Passage shown START

Doc Brown's Chemistry  GCSE/IGCSE Science–Chemistry Revision Notes

pH scale of acidity and alkalinity, acids, bases–alkalis, salts and neutralisation

2. pH Scale, indicators, acids, alkalis (bases), neutralisation its ionic theory introduction

This page introduces and explains the pH scale measuring the relative acidity and alkalinity of aqueous solutions, that is solutions of substances dissolved in water. The use of indicators is described and several well known indicators are tabulated showing their different colours in solutions of different pH. The ionic theory of acids, bases and neutralisation is simply described and why explains why solutions are either acid, neutral or alkaline.

GCSE/IGCSE Acid & Alkalis revision notes sub–index: Index of all pH, Acids, Alkalis, Salts Notes 1. Examples of everyday acids, alkalis, salts, pH of solution, hazard warning signs : 2. pH scale, indicators, ionic theory of acids–alkali neutralisation : 4. Reactions of acids with metals/oxides/hydroxides/carbonates, neutralisation reactions : 5. Reactions of bases–alkalis like ammonia & sodium hydroxide : 6. Four methods of making salts : 7. Changes in pH in a neutralisation, choice and use of indicators : 8. Important formulae of compounds, salt solubility and water of crystallisation : 10. More on Acid–Base Theory and Weak and Strong Acids

See also Advanced Level Chemistry Students Acid–Base Revision Notes – use index

2. The pH scale, indicators acids, alkalis (bases), neutralisation & ionic theory


 

2a. Introduction to the pH scale What is the pH scale?

Passage shown END
Excerpted records START

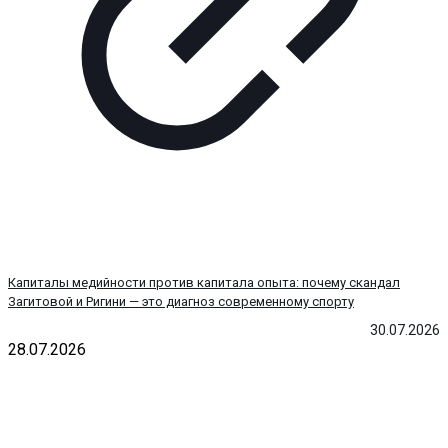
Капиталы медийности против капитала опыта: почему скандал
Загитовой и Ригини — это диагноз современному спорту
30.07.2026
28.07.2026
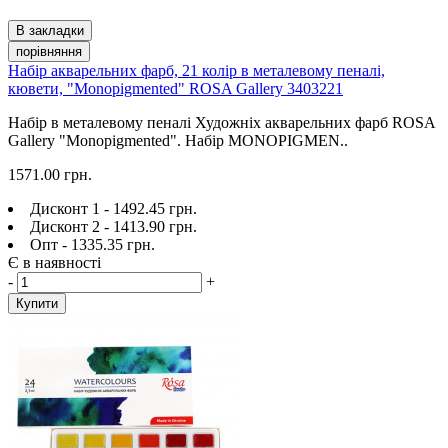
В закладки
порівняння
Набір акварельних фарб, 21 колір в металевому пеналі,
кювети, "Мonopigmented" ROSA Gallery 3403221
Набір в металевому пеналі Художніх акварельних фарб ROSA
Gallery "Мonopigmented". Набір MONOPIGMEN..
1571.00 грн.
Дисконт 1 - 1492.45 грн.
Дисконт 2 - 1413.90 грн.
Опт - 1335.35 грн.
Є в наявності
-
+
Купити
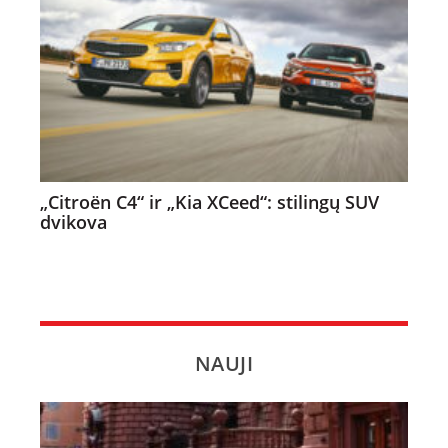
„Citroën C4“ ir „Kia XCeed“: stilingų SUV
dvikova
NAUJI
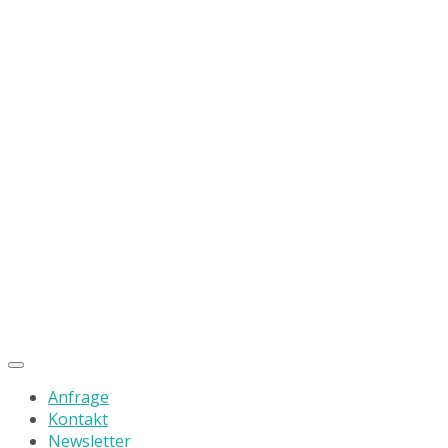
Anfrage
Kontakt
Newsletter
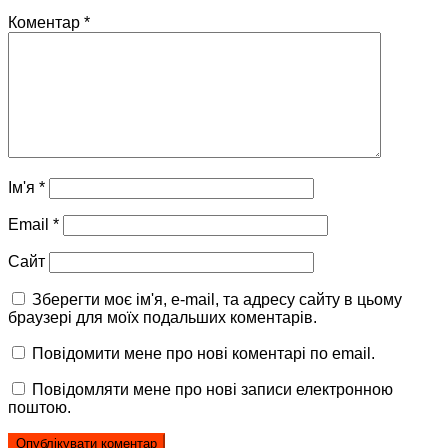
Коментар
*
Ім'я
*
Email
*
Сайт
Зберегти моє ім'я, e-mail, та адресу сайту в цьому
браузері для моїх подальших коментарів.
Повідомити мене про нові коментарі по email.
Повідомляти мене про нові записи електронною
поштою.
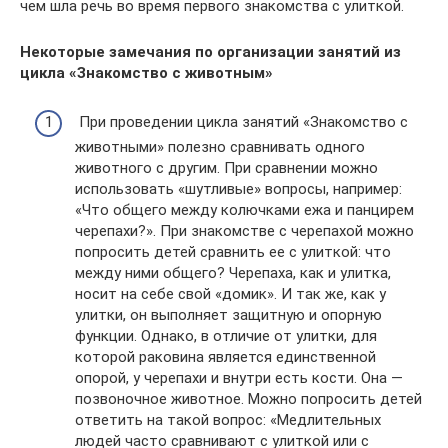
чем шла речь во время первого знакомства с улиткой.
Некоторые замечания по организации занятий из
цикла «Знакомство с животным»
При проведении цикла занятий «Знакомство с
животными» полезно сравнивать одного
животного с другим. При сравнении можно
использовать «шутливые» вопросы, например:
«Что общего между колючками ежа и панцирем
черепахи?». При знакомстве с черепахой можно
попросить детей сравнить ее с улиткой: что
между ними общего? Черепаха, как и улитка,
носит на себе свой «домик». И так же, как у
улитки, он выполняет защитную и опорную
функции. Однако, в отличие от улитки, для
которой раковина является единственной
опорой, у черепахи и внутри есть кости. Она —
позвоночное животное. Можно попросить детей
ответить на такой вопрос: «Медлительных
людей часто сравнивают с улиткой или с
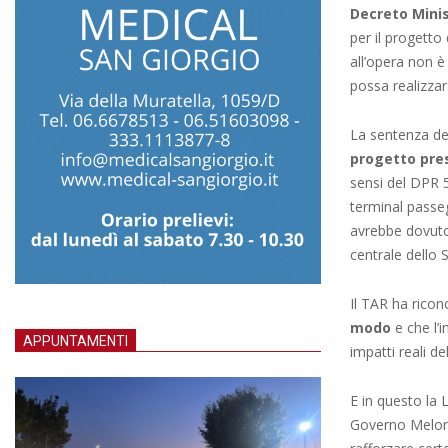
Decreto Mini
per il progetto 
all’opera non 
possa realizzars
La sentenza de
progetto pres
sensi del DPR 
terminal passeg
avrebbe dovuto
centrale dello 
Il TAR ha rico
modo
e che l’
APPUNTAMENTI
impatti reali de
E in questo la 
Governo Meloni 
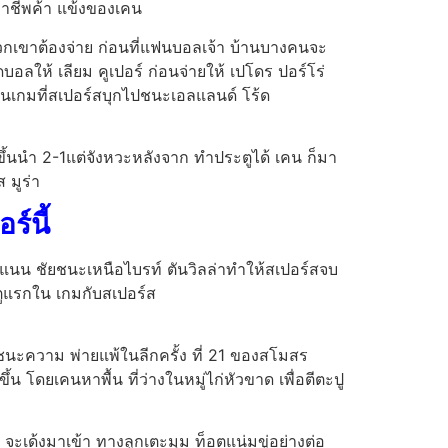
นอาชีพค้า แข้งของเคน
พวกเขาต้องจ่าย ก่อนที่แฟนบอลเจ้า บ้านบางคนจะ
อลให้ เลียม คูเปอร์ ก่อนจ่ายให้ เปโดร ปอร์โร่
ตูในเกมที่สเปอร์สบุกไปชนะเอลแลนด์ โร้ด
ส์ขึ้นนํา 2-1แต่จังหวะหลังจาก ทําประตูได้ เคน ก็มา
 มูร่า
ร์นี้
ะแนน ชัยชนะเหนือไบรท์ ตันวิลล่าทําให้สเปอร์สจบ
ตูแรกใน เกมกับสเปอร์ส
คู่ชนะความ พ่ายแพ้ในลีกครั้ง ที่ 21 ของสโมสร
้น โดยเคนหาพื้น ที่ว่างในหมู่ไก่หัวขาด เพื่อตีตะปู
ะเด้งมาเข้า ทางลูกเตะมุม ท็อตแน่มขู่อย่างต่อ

Excerpted records END
Excerpted records START

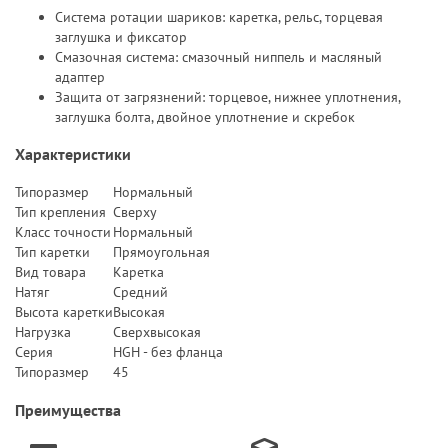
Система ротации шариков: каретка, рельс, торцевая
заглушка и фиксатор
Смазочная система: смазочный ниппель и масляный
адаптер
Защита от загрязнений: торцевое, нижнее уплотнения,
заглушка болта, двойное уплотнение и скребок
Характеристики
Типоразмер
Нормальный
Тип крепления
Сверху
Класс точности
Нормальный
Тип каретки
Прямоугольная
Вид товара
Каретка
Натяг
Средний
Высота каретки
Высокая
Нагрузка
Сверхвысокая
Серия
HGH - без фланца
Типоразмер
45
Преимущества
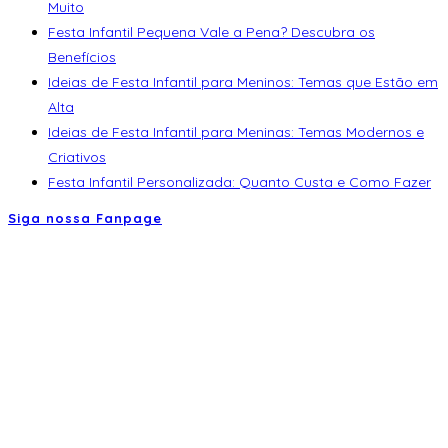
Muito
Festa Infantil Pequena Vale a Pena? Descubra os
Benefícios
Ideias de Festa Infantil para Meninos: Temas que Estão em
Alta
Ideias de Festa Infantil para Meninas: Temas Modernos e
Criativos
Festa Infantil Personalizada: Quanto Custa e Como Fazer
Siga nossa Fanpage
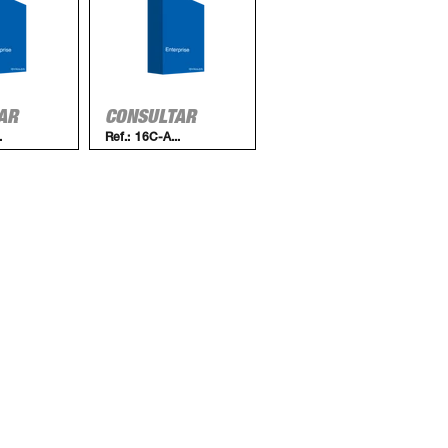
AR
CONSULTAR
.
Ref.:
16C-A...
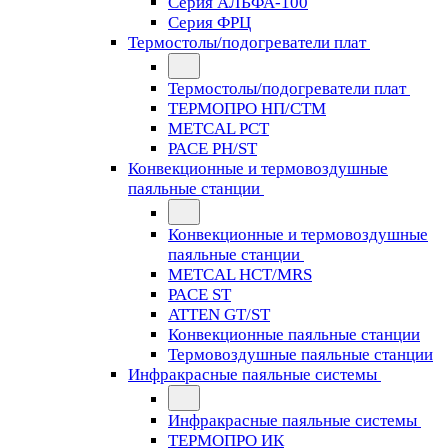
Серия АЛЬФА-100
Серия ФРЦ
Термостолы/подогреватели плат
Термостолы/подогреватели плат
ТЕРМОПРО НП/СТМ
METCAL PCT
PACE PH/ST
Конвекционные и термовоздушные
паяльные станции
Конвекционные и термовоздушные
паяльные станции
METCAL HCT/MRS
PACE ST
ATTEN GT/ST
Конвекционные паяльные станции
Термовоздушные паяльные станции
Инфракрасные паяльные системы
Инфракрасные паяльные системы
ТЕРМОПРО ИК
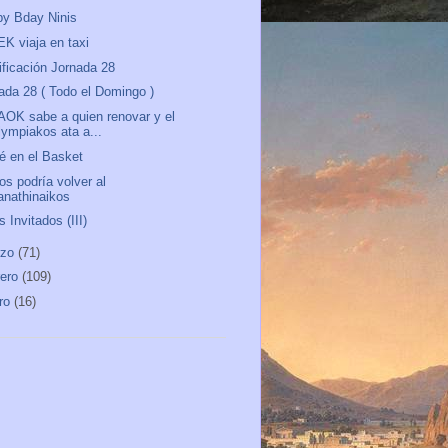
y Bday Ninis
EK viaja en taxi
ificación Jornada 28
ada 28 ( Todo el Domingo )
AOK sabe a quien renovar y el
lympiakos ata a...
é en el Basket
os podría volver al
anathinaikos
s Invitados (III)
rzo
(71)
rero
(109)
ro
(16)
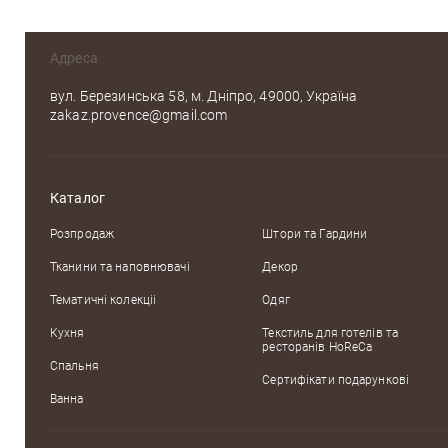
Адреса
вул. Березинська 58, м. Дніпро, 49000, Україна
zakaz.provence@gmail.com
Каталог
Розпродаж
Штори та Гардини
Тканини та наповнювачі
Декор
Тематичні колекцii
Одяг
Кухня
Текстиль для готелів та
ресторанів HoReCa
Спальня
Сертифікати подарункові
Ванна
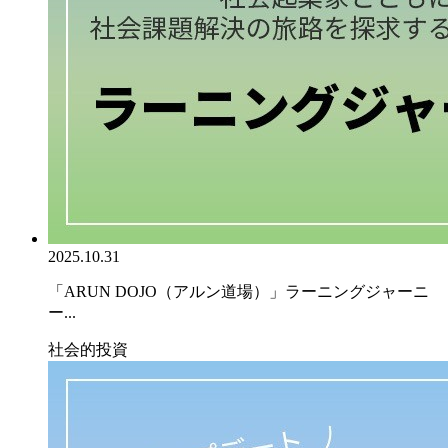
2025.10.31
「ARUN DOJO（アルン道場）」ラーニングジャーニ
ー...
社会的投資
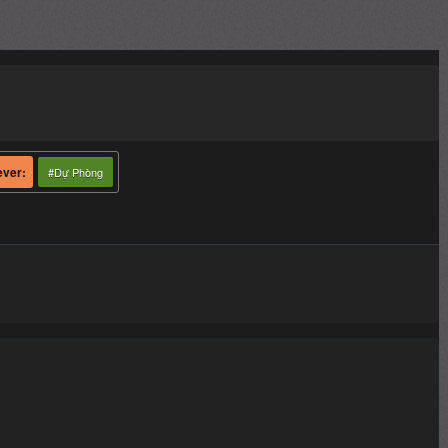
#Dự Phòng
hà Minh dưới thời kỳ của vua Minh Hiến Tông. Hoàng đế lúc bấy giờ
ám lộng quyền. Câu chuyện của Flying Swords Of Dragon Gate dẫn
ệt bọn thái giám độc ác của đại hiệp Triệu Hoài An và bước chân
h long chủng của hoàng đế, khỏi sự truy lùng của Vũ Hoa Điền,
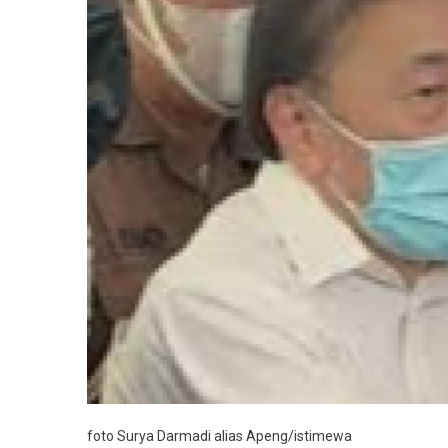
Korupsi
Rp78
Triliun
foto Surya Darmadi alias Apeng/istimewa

Excerpted records END
Excerpted records START

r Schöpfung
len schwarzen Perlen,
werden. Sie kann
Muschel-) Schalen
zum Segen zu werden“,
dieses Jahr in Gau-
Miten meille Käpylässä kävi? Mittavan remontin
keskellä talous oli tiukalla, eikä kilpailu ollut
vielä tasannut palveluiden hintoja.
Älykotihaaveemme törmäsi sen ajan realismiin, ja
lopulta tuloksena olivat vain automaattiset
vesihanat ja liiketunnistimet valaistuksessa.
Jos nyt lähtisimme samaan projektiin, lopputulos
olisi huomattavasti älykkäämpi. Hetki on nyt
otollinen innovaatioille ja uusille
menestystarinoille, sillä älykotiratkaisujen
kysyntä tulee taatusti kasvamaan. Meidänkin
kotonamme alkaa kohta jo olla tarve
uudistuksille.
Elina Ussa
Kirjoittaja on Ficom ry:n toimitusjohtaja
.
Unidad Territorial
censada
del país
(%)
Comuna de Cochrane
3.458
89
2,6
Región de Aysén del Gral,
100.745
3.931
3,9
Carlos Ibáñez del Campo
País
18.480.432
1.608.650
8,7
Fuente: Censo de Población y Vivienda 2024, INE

Excerpted records END

» **Actions to take**:
- A) From the pH scale page, print the stretch from "See also Advanced" through "the pH scale?".
- B) According to the pH scale page, what are aqueous solutions?

» **Answers for the exercise**:
- A)
See also Advanced Level Chemistry Students Acid–Base Revision Notes – use index

2. The pH scale, indicators acids, alkalis (bases), neutralisation & ionic theory


 

2a. Introduction to the pH scale What is the pH scale?

- B) Solutions of substances dissolved in water.